Daphne Guinness had lived many lives before she turned to music: heiress, philanthropist, mother, muse. She modelled for such fashion greats as Karl Lagerfeld and Philip Treacy, produced and appeared in Oscar nominated art films, designed her own lines of jewelry, make-up and perfume, and enjoyed long creative associations with editor Isabella Blow, designer Alexander McQueen and photographers David LaChapelle and Nick Knight. But really, her greatest work of art has been herself. With her extraordinary two-tone beehive hairdo, vertiginous platform shoes, exotically layered costumes and phantasmagoric jewelry, Daphne Guinness became renowned as one of the most strikingly dressed women on the planet. “As human beings, unlike any other animal on earth, we can transform ourselves, represent our interior on our exterior,” she explains. “My interest in fashion has always been about art and self-expression.”

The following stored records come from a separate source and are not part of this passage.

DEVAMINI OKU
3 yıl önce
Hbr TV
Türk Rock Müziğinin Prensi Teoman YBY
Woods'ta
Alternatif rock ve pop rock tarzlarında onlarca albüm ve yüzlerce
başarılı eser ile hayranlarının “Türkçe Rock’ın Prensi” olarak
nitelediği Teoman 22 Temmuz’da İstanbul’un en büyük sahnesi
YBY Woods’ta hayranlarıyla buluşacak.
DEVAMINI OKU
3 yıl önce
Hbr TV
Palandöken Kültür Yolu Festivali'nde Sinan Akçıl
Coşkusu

Daphne came to music late. Or rather, came back to it. She sang as a soprano at school and earned a place at Guildhall to study opera. “I was obsessed with music but I met a boy, got married, had children. It was life. It was love. What can you do?” It was only after a divorce in 1999 that she emerged as a significant character in the world of fashion. A decade on, “a series of events” would send her spinning in an unexpected direction. The suicides of Daphne’s great friends and collaborators Blow in 2007 and McQueen in 2010 left her bereft. Following the loss of her older brother Jasper to cancer in 2013, Guinness fled New York and moved to “the middle of nowhere” in Ireland “Whatever had been cooking all those years was coming to the boil. It was a dramatic time, I was working to the point of almost a nervous breakdown. I have always written, I’ve got tons of notebooks and diaries full of prose and poetry, but with the songs I found a new focus. In Ireland, I had a big room with lyrics all over the walls, and I would cut things out and place them up and down, there was gaffa tape, paper and verses everywhere. It looked like a room where the person was truly insane.”

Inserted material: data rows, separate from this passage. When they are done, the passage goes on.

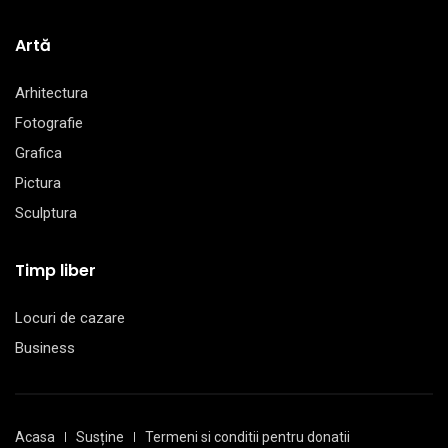
Artă
Arhitectura
Fotografie
Grafica
Pictura
Sculptura
Timp liber
Locuri de cazare
Business
Acasa
Susține
Termeni si conditii pentru donatii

After two years work, she played her demos to her friend David Bowie, who in turn recommended her to his producer Tony Visconti. In 2013-14, at Bowie’s behest, she toured with Visconti’s Holy Holy, performing early Bowie songs. “It was terrifying, the most difficult thing I’ve ever done.” In 2016, Visconti produced her debut album, Optimist In Black, a set of dark psychedelic pop. Of Bowie’s close involvement, she says “he called himself The Godfather of the album. He was so clever, he had such a good sense of humour, and he was so encouraging and generous with his time. He was a very elegant person — a deeply civilized and good human being. Just lovely. He has a long history of helping other artists the way he did me.” They followed with the epic Daphne and the Golden Chord in 2018, featuring a huge Visconti production channeling orchestral drama, glam guitars and kaleidoscopic electro. She wasted little time creating the follow up, Revelations, in 2020. “The songs kept coming, the band was ready and I didn’t want to let the moment slip away,” says Daphne. “The main thing was that I knew my way around a studio, I understood the machinery and process. It was extremely fast, a precise targeted recording, and a lot of fun.”

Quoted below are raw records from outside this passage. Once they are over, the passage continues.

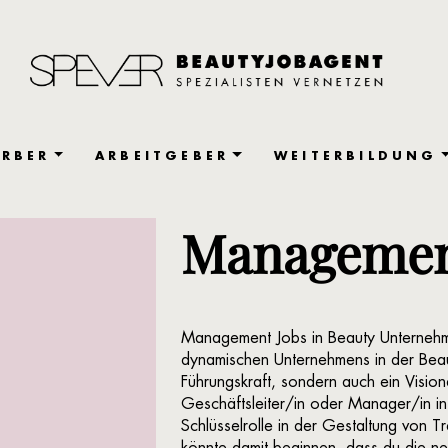
RBER
ARBEITGEBER
WEITERBILDUNG
Manageme
Management Jobs in Beauty Unternehmen
dynamischen Unternehmens in der Beaut
Führungskraft, sondern auch ein Visionä
Geschäftsleiter/in oder Manager/in in
Schlüsselrolle in der Gestaltung von T
könnte damit beginnen, dass du die n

She shrugs off accusations of privilege or dilettantism. “Why does anyone make art? Why does anyone sing? Because it’s a vocation, because they feel the need, because they have something to express. I don’t think I’m entitled to special treatment. I’m not going to be offended by what anyone says. All I want to do is make the best music I possibly can. People can write it off, or they can listen to it.”
Neil McCormick - Daily Telegraph
Daphne Guinness released her new single ‘Hip Neck Spine’ on July 13, 2023. Her first new music in three years, the track is lifted from Daphne’s fourth album, ’Sleep’, scheduled for release through Agent Anonyme in late 2023.